As a conclusion of the synthetic experiments, we can state that our algorithm is robust to a high amount of intra-clustering sparsification provided that a certain number of inter-cluster edges exists. This answers the first question (phase transition). It also partially ensures the preservation of commute times provided that the density is high enough or it is kept constant during a sparsification process, which answers to the second question (commute times preservation).

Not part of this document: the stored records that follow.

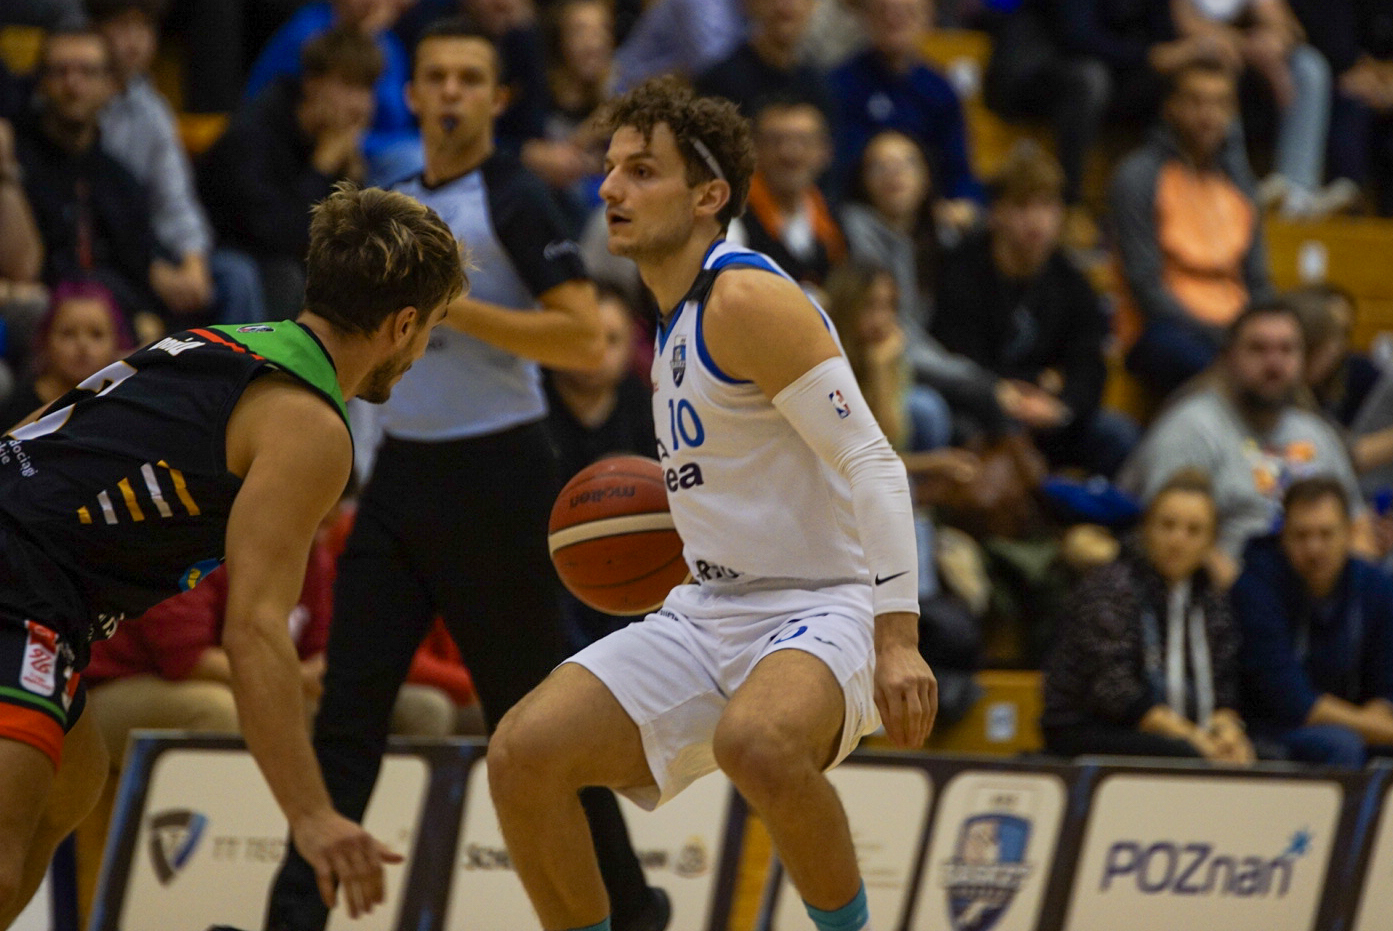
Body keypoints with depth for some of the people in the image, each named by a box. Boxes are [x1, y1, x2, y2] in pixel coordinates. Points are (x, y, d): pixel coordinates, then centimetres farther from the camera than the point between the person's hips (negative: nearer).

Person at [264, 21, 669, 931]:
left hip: (497, 476, -7)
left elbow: (585, 338, -18)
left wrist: (453, 307, -20)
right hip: (403, 472, 7)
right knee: (348, 705, -3)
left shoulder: (513, 199, -9)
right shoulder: (393, 205, 14)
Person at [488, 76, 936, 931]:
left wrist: (898, 639, -27)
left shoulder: (746, 299, -14)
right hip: (714, 608, 9)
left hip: (822, 606, -9)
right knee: (523, 754, -6)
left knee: (756, 741, -40)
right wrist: (679, 507, 13)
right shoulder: (677, 318, 15)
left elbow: (869, 462, -21)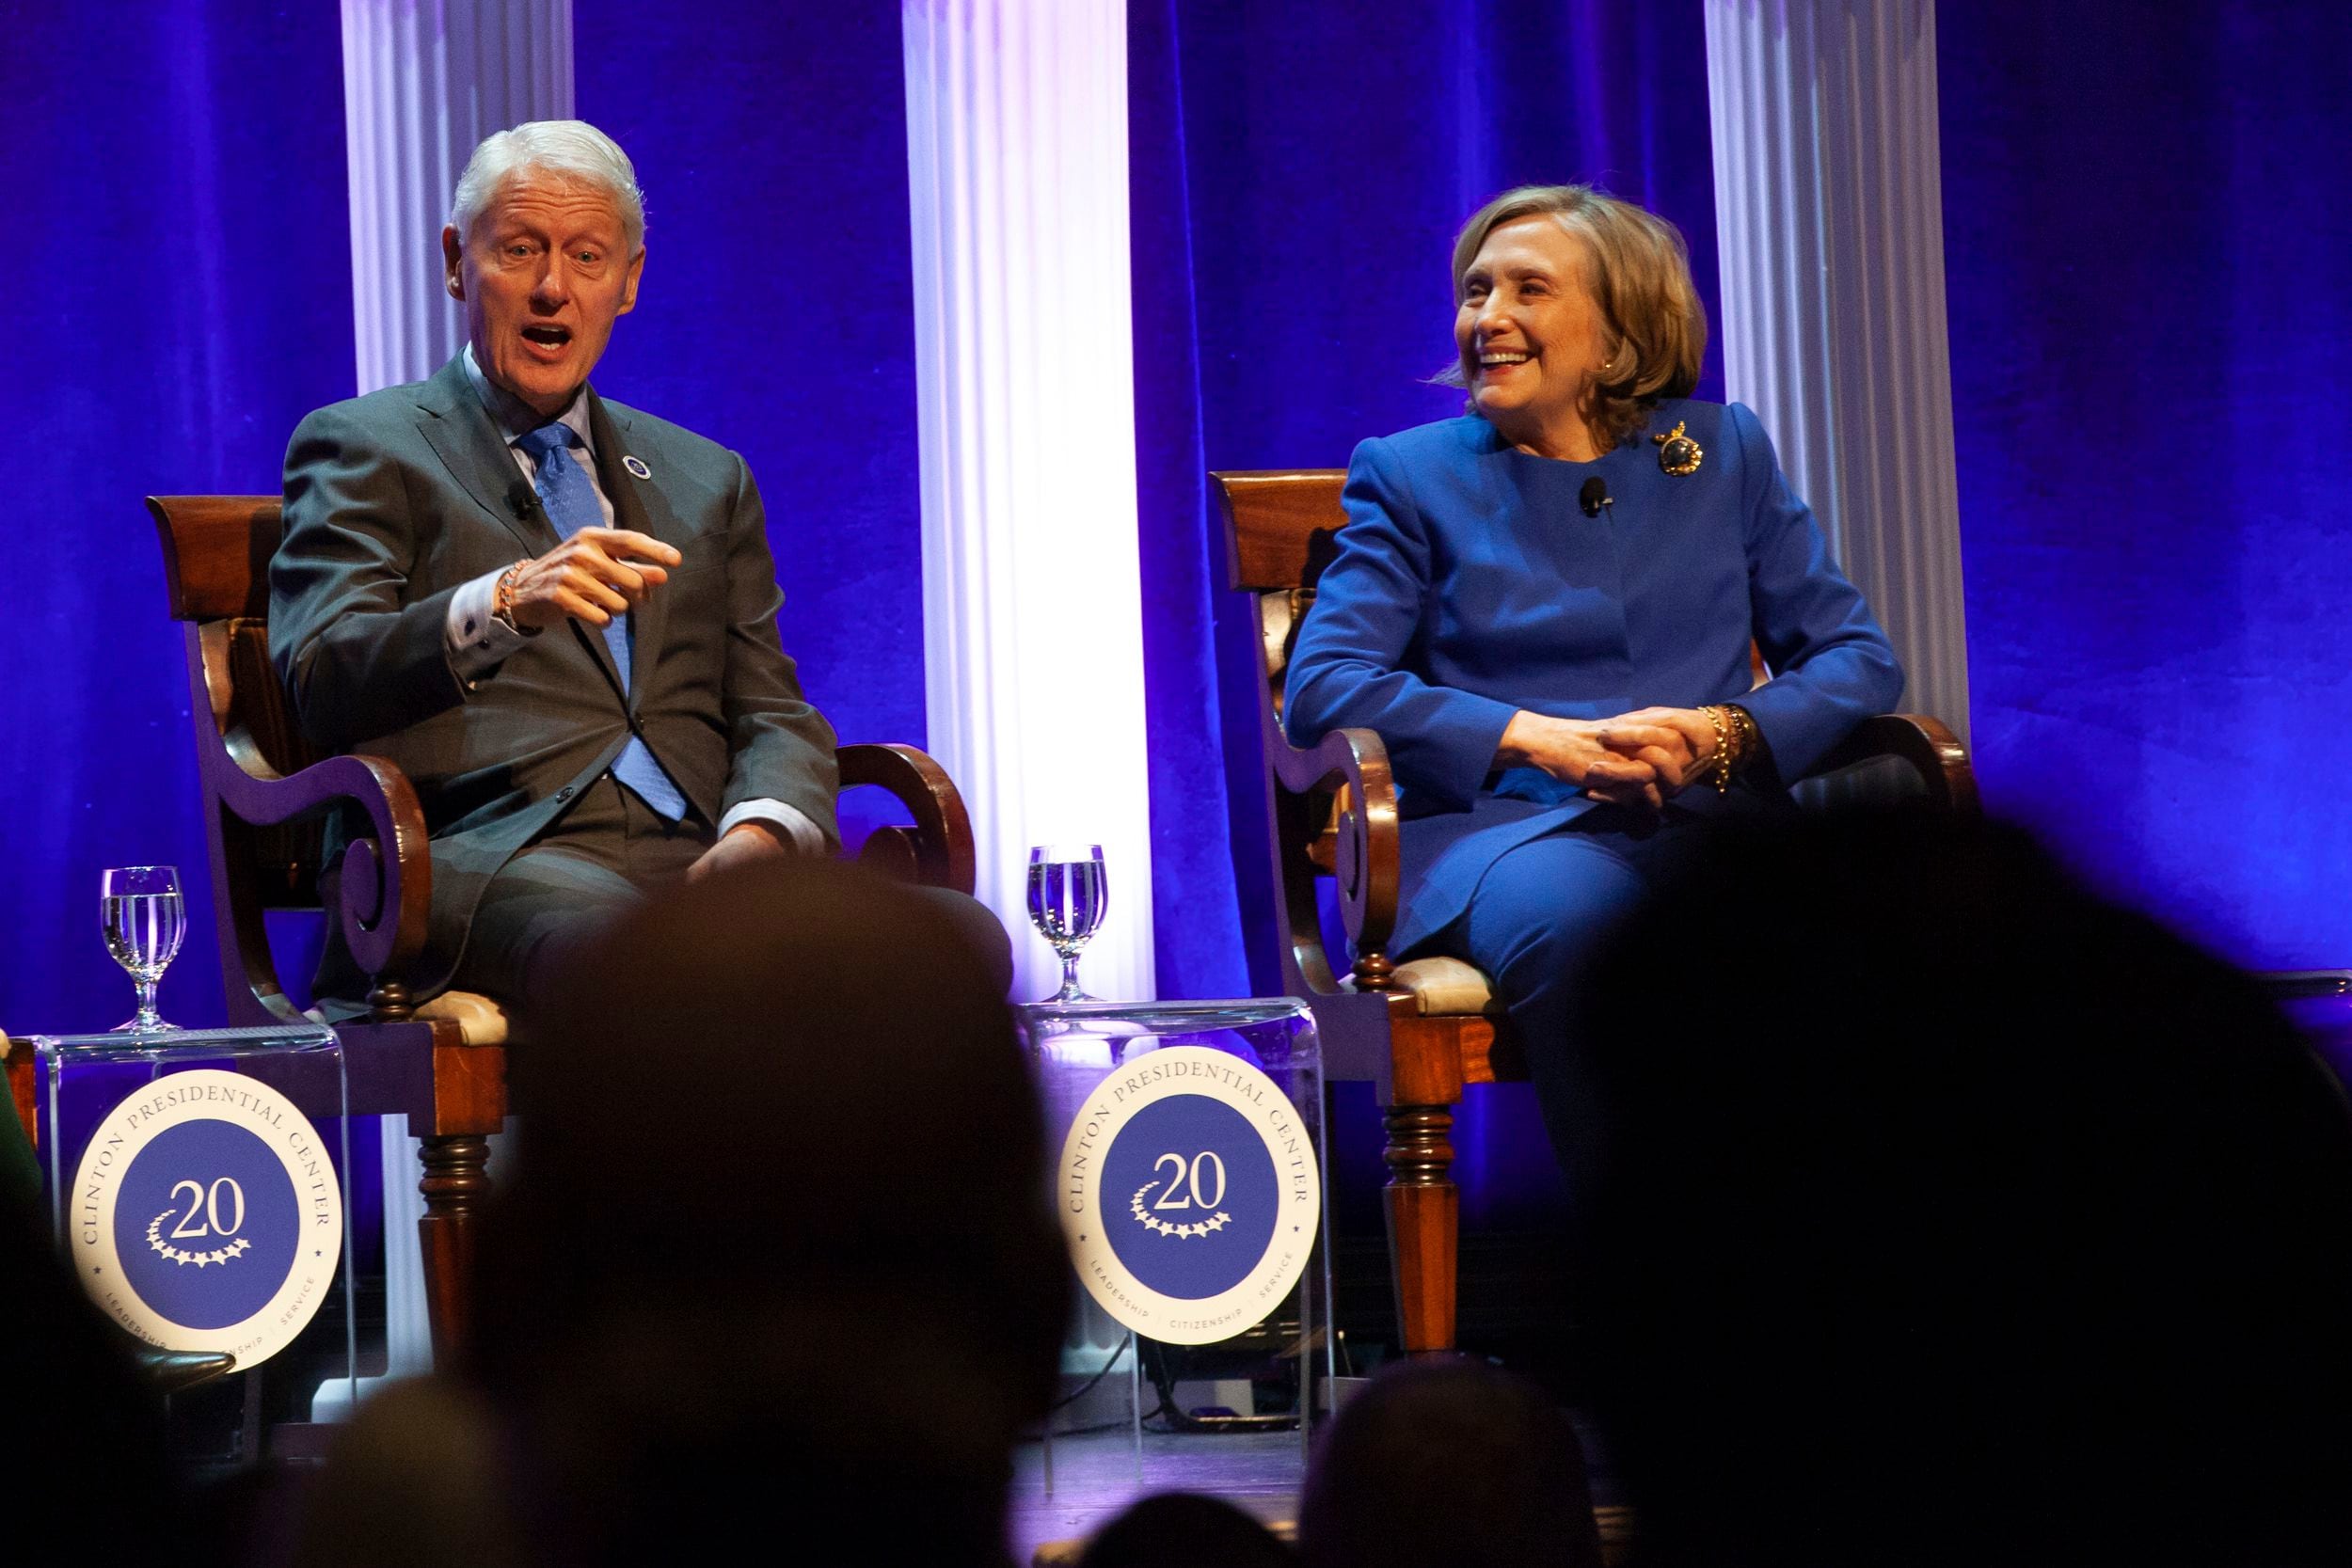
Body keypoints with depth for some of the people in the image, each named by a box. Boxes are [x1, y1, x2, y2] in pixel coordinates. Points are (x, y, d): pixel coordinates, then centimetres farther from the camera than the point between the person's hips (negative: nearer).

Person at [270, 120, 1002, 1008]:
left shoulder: (705, 481, 29)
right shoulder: (365, 446, 14)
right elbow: (321, 676, -3)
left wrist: (760, 835, -4)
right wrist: (505, 603, -24)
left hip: (702, 857, 5)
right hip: (492, 858, -5)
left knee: (959, 935, -28)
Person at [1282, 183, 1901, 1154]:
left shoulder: (1722, 454, 21)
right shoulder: (1412, 474, 16)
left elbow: (1856, 656, 16)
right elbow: (1320, 688, 2)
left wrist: (1724, 734, -6)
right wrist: (1541, 739, -11)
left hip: (1709, 819, 2)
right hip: (1498, 822, -1)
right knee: (1564, 915, -40)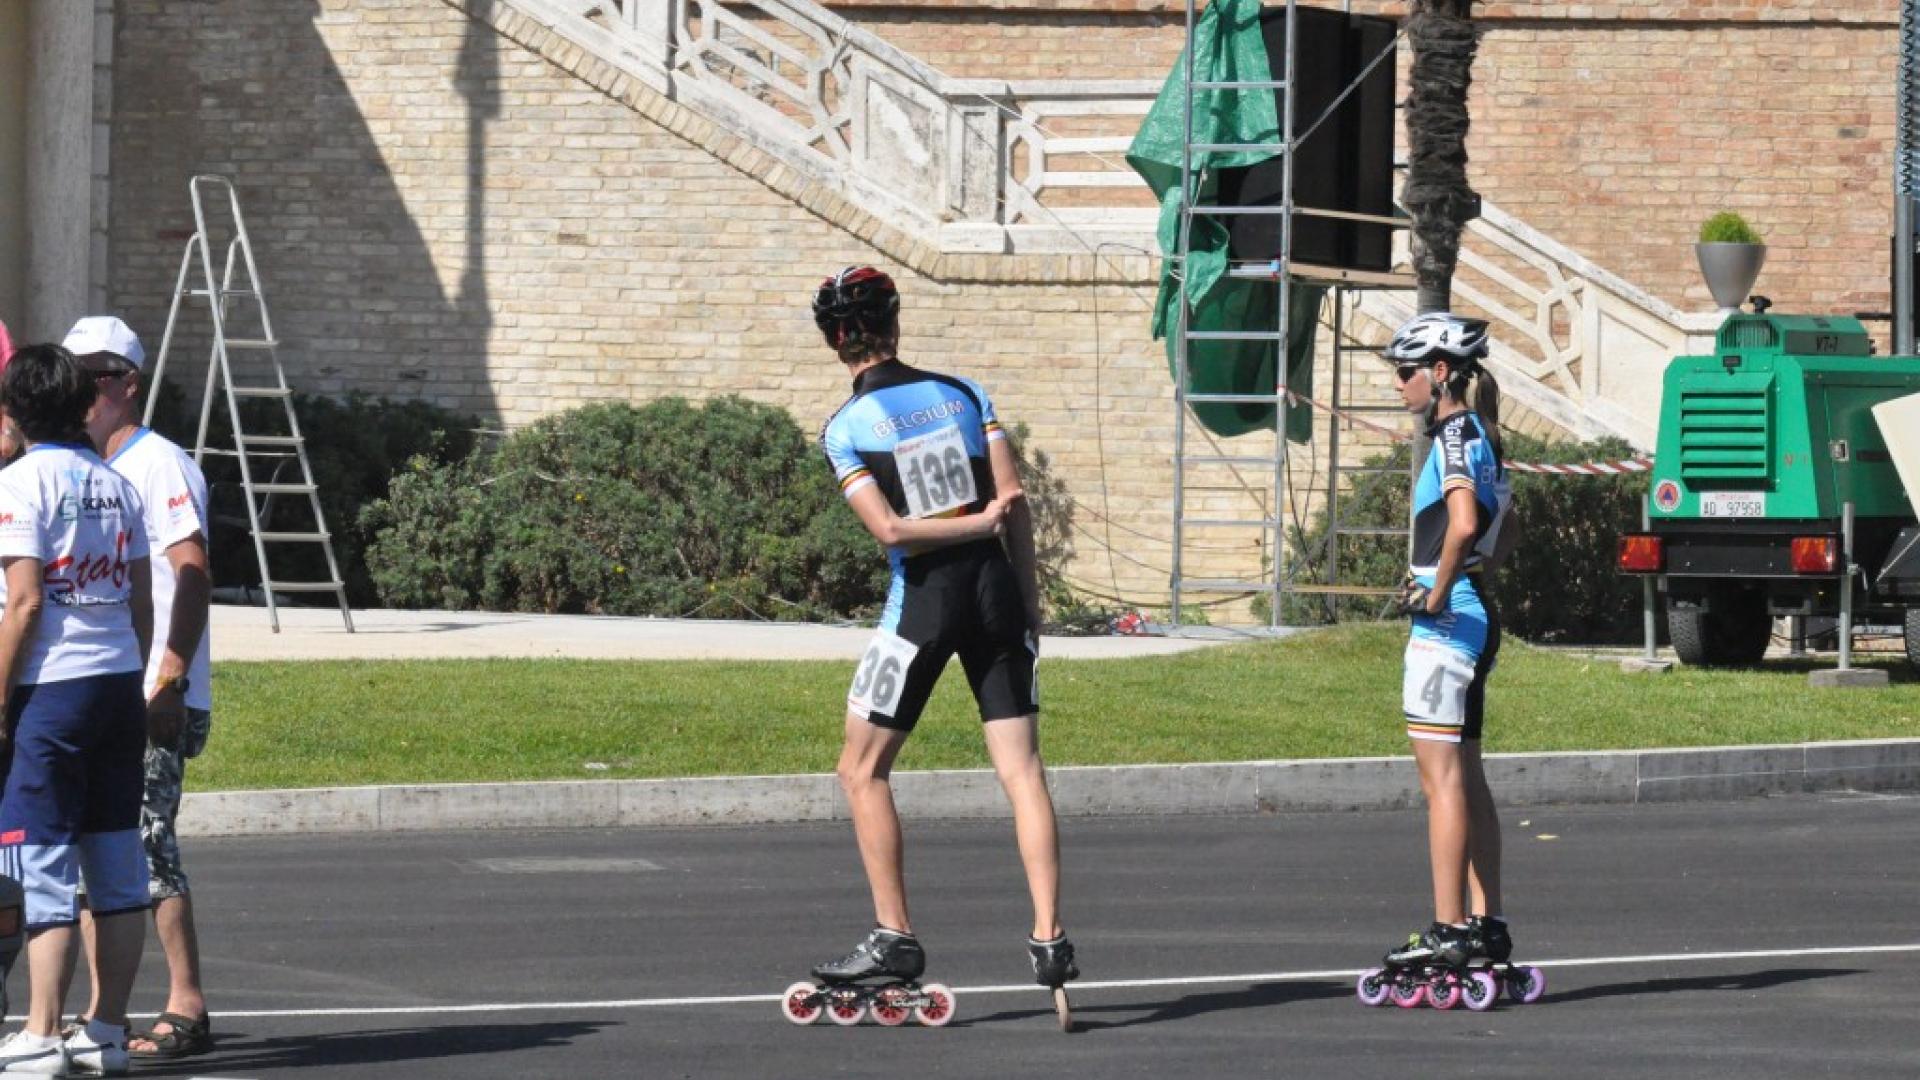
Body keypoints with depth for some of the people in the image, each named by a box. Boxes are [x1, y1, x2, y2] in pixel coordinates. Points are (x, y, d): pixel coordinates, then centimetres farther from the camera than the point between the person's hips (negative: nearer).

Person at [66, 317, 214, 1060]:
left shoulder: (158, 465, -8)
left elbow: (194, 574, -16)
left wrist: (169, 679, -23)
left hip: (155, 700, -9)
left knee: (145, 844, -11)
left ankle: (187, 1008, -8)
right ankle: (100, 1015, 13)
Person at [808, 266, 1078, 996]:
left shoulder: (845, 427, -3)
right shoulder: (964, 394, 6)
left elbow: (891, 529, -13)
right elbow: (1015, 502, 2)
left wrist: (982, 523, -4)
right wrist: (1027, 596, 9)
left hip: (924, 599, -3)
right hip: (996, 585, 3)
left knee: (863, 770, 10)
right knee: (1022, 772, 3)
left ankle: (894, 936, 5)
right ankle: (1049, 939, -4)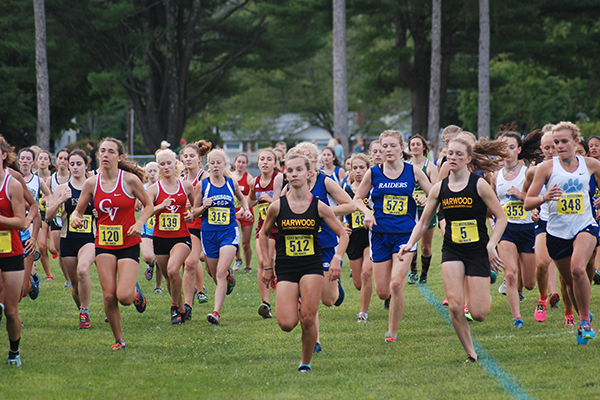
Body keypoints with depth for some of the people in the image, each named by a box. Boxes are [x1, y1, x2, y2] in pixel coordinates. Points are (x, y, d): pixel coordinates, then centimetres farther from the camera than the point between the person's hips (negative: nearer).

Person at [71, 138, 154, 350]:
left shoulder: (130, 180, -8)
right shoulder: (92, 183, 0)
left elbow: (149, 205, 3)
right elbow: (79, 210, 10)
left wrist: (139, 224, -14)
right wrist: (75, 218, -13)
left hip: (129, 245, -3)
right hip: (104, 244, 3)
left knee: (124, 296, -16)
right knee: (109, 296, -5)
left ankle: (135, 292, 22)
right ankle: (119, 339, 14)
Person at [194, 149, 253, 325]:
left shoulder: (232, 183, 3)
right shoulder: (203, 185, -1)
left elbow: (241, 198, 25)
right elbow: (195, 211, 6)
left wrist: (246, 210, 7)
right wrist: (204, 207, -15)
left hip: (229, 231, -2)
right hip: (209, 233, 2)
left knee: (221, 272, -18)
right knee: (215, 275, 12)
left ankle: (217, 312, -22)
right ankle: (229, 275, 51)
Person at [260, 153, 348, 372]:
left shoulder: (319, 207, -3)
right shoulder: (277, 206, -2)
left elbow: (343, 235, 6)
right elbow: (264, 233, 13)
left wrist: (337, 259, -10)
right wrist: (266, 267, 9)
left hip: (312, 266, -1)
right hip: (285, 269, 1)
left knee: (308, 320, -12)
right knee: (287, 324, -12)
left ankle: (306, 362, 11)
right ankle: (294, 306, 26)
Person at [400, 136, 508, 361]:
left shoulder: (479, 185, -7)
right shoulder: (439, 189, 3)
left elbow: (501, 218, -3)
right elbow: (423, 222, 11)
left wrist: (491, 245, -15)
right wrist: (410, 244, -3)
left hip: (478, 251, -2)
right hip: (452, 252, 2)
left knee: (478, 314, -6)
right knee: (455, 307, -17)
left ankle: (486, 294, 31)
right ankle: (471, 353, 0)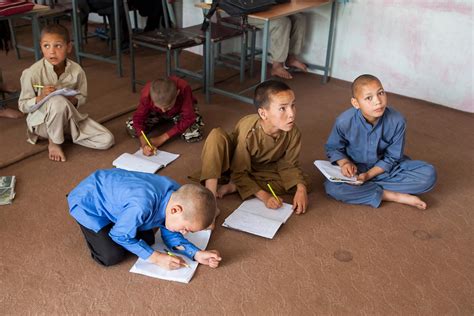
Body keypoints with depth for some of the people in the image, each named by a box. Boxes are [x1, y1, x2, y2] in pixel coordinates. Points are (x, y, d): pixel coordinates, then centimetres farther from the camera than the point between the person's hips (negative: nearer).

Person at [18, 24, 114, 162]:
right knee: (58, 102, -39)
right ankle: (54, 142, -12)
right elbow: (23, 106, -12)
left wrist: (72, 100, -22)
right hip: (43, 121, -3)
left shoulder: (77, 70, -12)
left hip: (69, 117, 4)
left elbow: (82, 97, 2)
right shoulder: (33, 73, -20)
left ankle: (66, 133, 8)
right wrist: (41, 98, -31)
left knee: (107, 140, -11)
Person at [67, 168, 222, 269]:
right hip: (88, 201, -7)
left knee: (147, 239, 5)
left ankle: (109, 222, 24)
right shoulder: (142, 206, -43)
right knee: (112, 256, -16)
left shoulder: (176, 195, -18)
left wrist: (197, 254, -17)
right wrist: (156, 257, -22)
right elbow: (121, 236, -24)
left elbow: (170, 235, -4)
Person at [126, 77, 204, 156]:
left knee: (193, 135, -29)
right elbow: (138, 117, -28)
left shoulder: (184, 89, -41)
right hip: (156, 112, 2)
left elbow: (188, 119, -36)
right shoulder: (147, 94, -36)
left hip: (180, 110, -2)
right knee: (131, 127, -16)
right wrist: (144, 144, -44)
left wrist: (162, 138, -36)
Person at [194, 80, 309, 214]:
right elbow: (239, 173, -26)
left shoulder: (293, 133, -26)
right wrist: (263, 196, -35)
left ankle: (232, 187, -22)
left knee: (301, 184, -20)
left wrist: (301, 188, -31)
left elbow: (289, 165, -12)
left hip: (260, 170, 4)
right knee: (217, 136, -34)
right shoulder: (249, 133, -35)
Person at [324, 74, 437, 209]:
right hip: (355, 169, -1)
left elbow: (392, 158, -13)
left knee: (428, 174, -18)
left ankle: (363, 188, -19)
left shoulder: (397, 121, -23)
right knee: (332, 187, -32)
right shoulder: (344, 121, -23)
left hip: (385, 167, 1)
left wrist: (368, 175, -24)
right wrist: (344, 163, -24)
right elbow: (333, 148, -4)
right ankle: (393, 196, -22)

4.2 Experiments with the NIST Dataset

When analyzing real datasets, NIST (herein we use 10, 000 samples with \(d=86\)) provides a nice amount of intra-cluster sparsity and inter-cluster noise (both due to ambiguities). We compare our two stage approach (SZE) either applied to the original graph (for a given \(\sigma \)) or to an anchor graph obtained with a nested MDL strategy relying on our EBEM clustering method [3]. In Fig. 2, we show a NIST similarity matrix W (with \(O(10^7)\) edges) obtained using the negative exponentiation method. Even with \(\sigma =0.0248\) we obtain a dense matrix due to inter-cluster noise. Let R(W) be the reduced graph of W. After expanding this graph we obtain a locally dense matrix, which suggests that our algorithm plays the role of a cut densifier. We also show the behaviour of compression-decompression for densified matrices in Fig. 2. The third graph in this figure corresponds to D(W), namely the selective densification of W (with \(O(2\times 10^6)\) edges). From R(D(W)) the key lemma leads to a reconstruction with a similar density but with more structured inter-cluster noise. Finally, it is worth noting that the compression rate in both cases is close to \(75\%\).

5 Conclusions

In this paper, we have explored the interplay between regular partitions and graph densification. Our synthetic experiments show that the proposed heuristic version of Alon et al.’s algorithm is quite robust to intra-cluster sparsification provided that the graph is globally dense. This behavior has a good impact in similarity matrices obtained from negative exponentiation, since this implementation of the regularity lemma plays the role of a selective densifier. Regarding the effect of compression-decompression in non-densified matrices, the reconstruction preserves the structure of the input matrix. This result suggests that graph densification acts as a preconditioner to obtain reliable regular partitions. Future work may include the study of the reduced graph as a source of selective densification.